* **About this task**: Needed from the data below: every line from the one with "Rendered at 2001 by 1125 pixels." up to and including the one with "For every layout", repeated exactly and with nothing else.

* **Source records**:

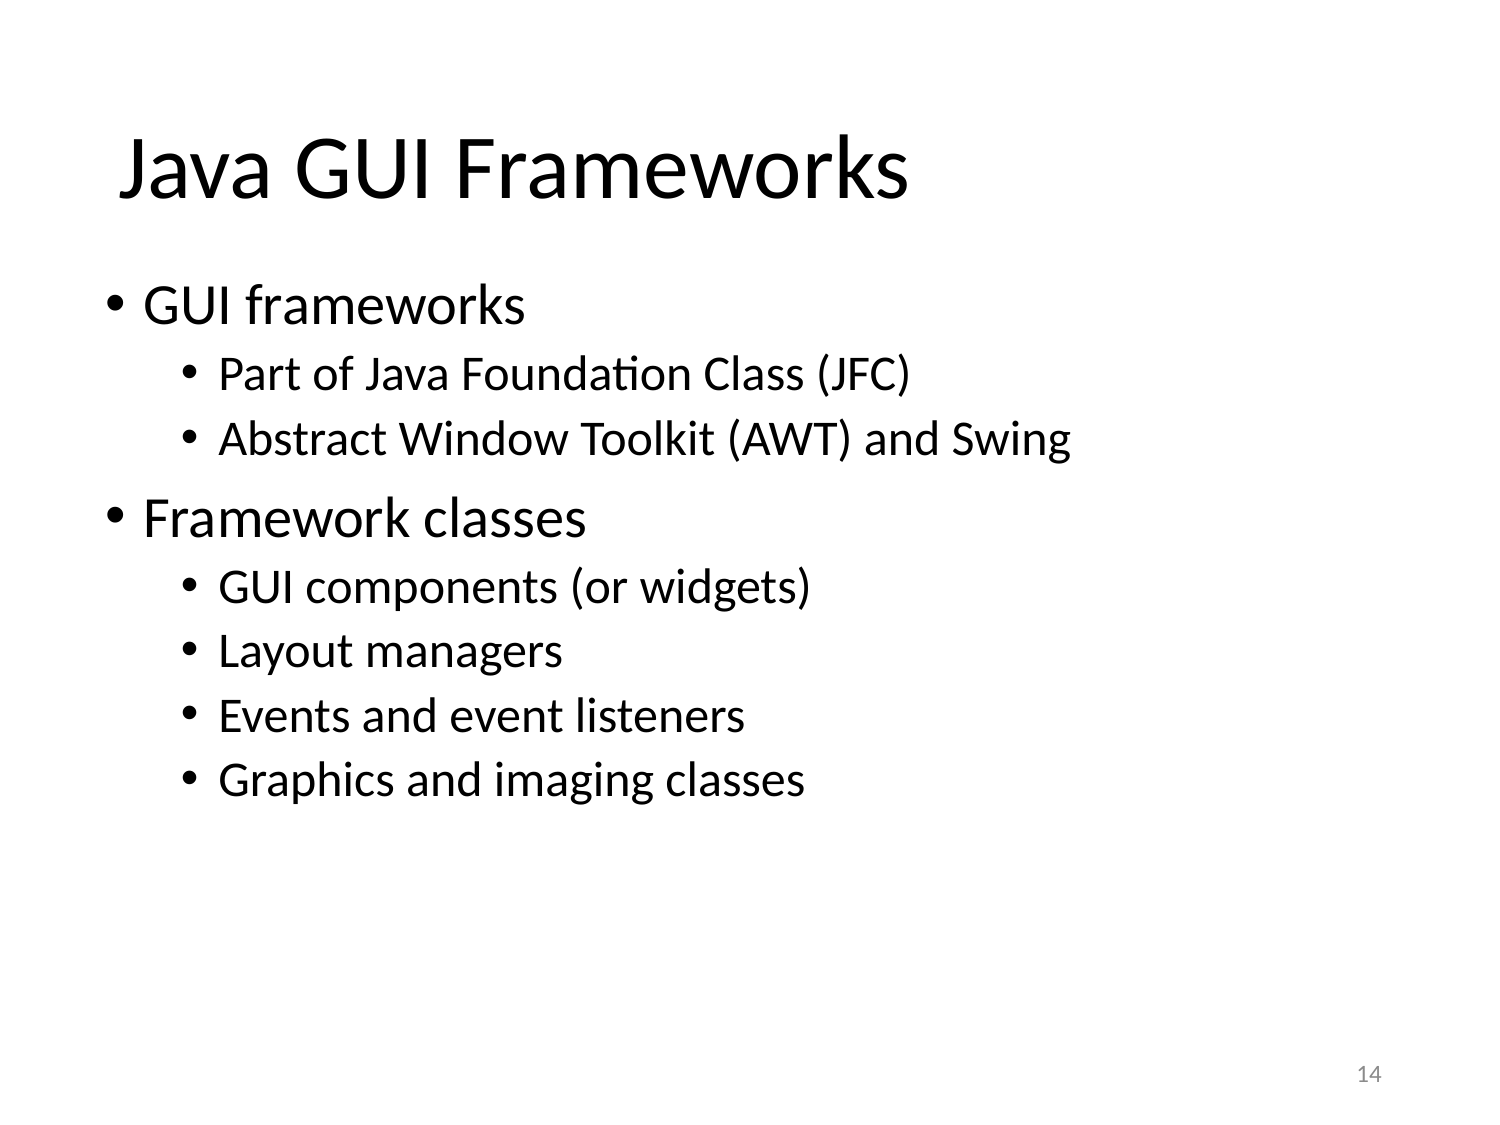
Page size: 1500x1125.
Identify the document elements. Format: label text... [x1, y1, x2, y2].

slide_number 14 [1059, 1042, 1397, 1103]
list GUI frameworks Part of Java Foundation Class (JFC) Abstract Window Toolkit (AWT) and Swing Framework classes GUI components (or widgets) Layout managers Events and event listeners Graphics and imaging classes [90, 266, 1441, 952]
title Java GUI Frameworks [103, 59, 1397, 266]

---

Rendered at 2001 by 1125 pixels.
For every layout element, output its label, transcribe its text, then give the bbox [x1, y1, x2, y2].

* **Exercise solution**:
Rendered at 2001 by 1125 pixels.
For every layout element, output its label, transcribe its text, then give the bbox [x1, y1, x2, y2].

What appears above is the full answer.